I’m sure you’re tired of it because I am too.
By ‘it’, I mean everyone always having something to say about millennials.
‘Millennials are too sensitive”, “millennials don’t work hard”, ‘millennials have no ambition”, “millennials don’t save.”
You name it we’ve heard it.
Unlike our baby boomer parents, as millennials we are experiencing a completely different economic atmosphere than previous generations. Millennials are considered to be the most educated generation in history but why is it that we’re on track to less prosperity and financial security than our parents?
Well, life was vastly different back then compared to now. Today, millennials are operating in a significantly more competitive market than our predecessors. With increased access to education, information and decreased access to resources, millennials have to work much harder to access the same prosperity as their parents.
While this might be a more complex conversation about economics, technology and generational cultures, we’re gonna keep it simple today and talk about how some aspects of millennial culture, such as peer pressure is causing millennials to lose money.
Since its launch in 2010, Instagram has gained o ver 1 billion users worldwide. Facebook launched in 2005 and since then has acquired over 1.69 billion users. The social platforms that allow users to share aspects of their lives in as much or as little as they want. However, with sharing also comes comparison.
In a 2019 survey done by Allianz Life Insurance, 57% of millennials reported making unplanned purchases because of what they saw on social media. Which is not a farfetched statistic. If I’m sharing photos of my fancy life, my big car and all my international vacations to people who maybe may not have nearly as much, this is bound to cause a lot of social and financial comparison. This kind of comparison can incite feelings of inadequacy, self-questioning and failure.
It’s important to remember that financial comparison can also mean financial ruin. Just because someone else can afford it and is sharing it doesn’t mean that you can and you should.

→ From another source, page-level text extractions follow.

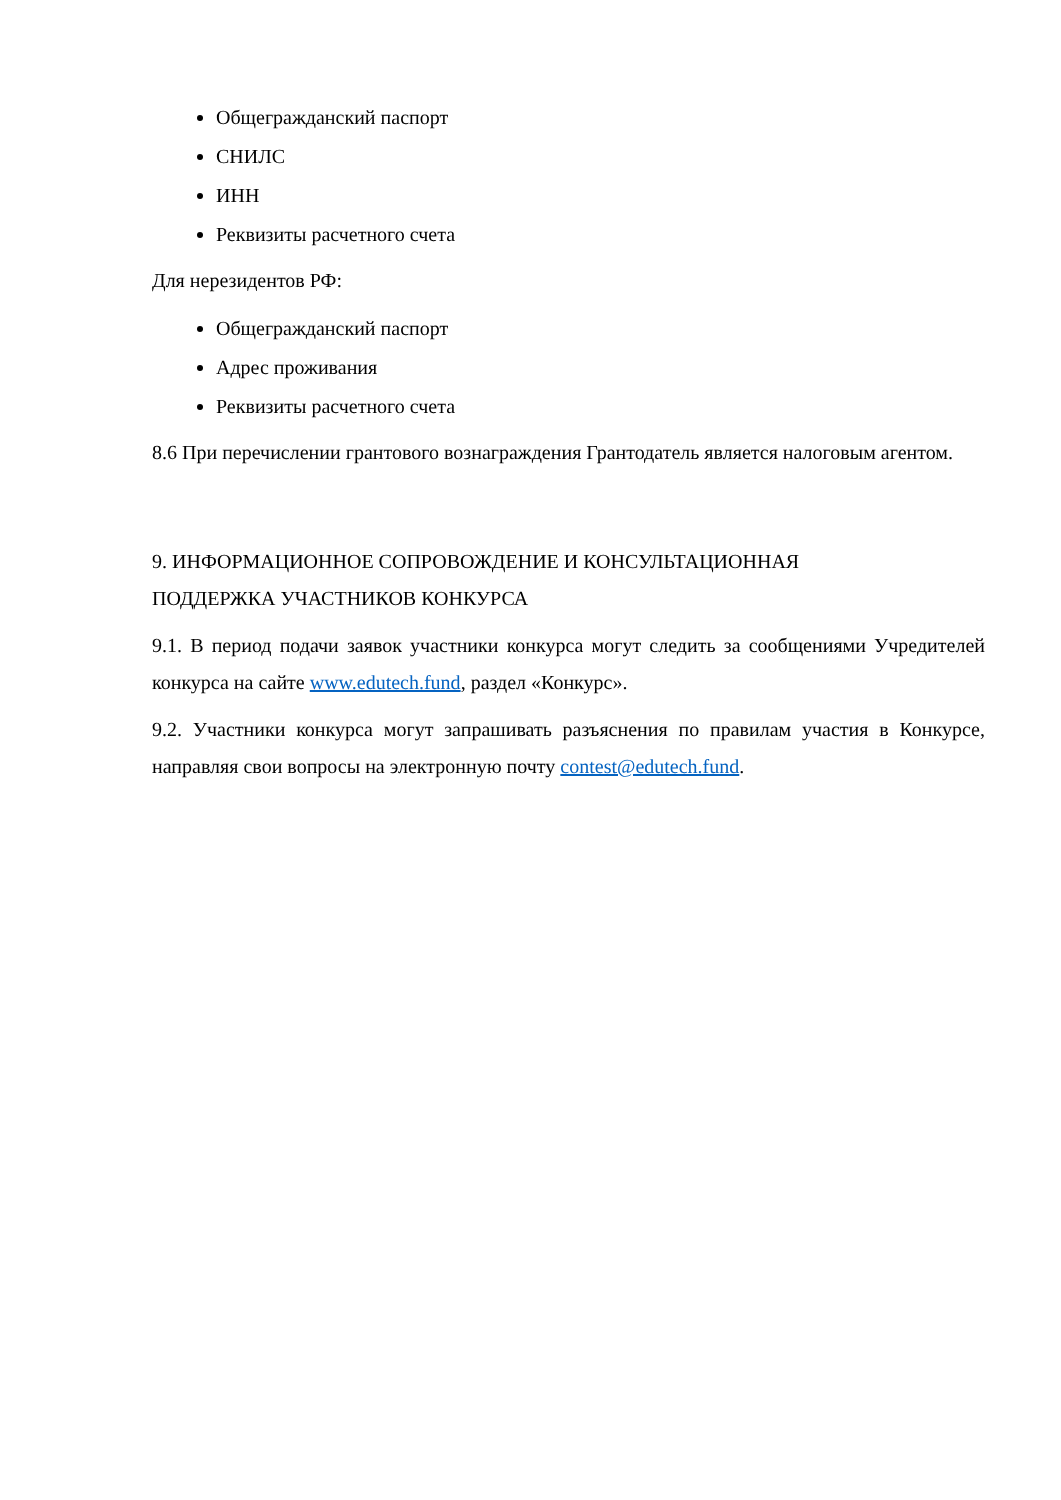Общегражданский паспорт
СНИЛС
ИНН
Реквизиты расчетного счета
Для нерезидентов РФ:
Общегражданский паспорт
Адрес проживания
Реквизиты расчетного счета
8.6 При перечислении грантового вознаграждения Грантодатель является налоговым агентом.
9. ИНФОРМАЦИОННОЕ СОПРОВОЖДЕНИЕ И КОНСУЛЬТАЦИОННАЯ
ПОДДЕРЖКА УЧАСТНИКОВ КОНКУРСА
9.1. В период подачи заявок участники конкурса могут следить за сообщениями Учредителей конкурса на сайте www.edutech.fund, раздел «Конкурс».
9.2. Участники конкурса могут запрашивать разъяснения по правилам участия в Конкурсе, направляя свои вопросы на электронную почту contest@edutech.fund.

With the rise of social media, social and financial comparisons have been intensely heightened which means that demographics growing up in this time, aka, millennials are confronted with financial peer pressure much more intimately and frequently than previous generations.
Seeing how people spend versus how they save
One unique thing about social media is you see what people want you to see.
From a financial perspective, what you see is how people spend, not how people save.
When you see your friend going on multiple vacations, always dressed in the best clothes and always eating at the nicest restaurants, it’s important to remember that you’re not seeing what’s in their account. All you’re seeing is what’s being taken out of the account in the form of a ‘lifestyle’.
How many posts on social media do you see about how big someone’s savings account is vs. how many posts do you about how food, fun and travel?
Unlike previous generations, millennials are able to see how their age mates use and spend money much more than their parents did. While this could be considered beneficial in some instances, curated narratives on social media can also skew millennials’ idea of how they should be spending their money? Or influence where they should be financially?
From a financial viewpoint, as we flip through our various social media platforms it’s important to remember that what we see isn’t the full picture and shouldn’t necessarily dictate how we use or don’t use our money.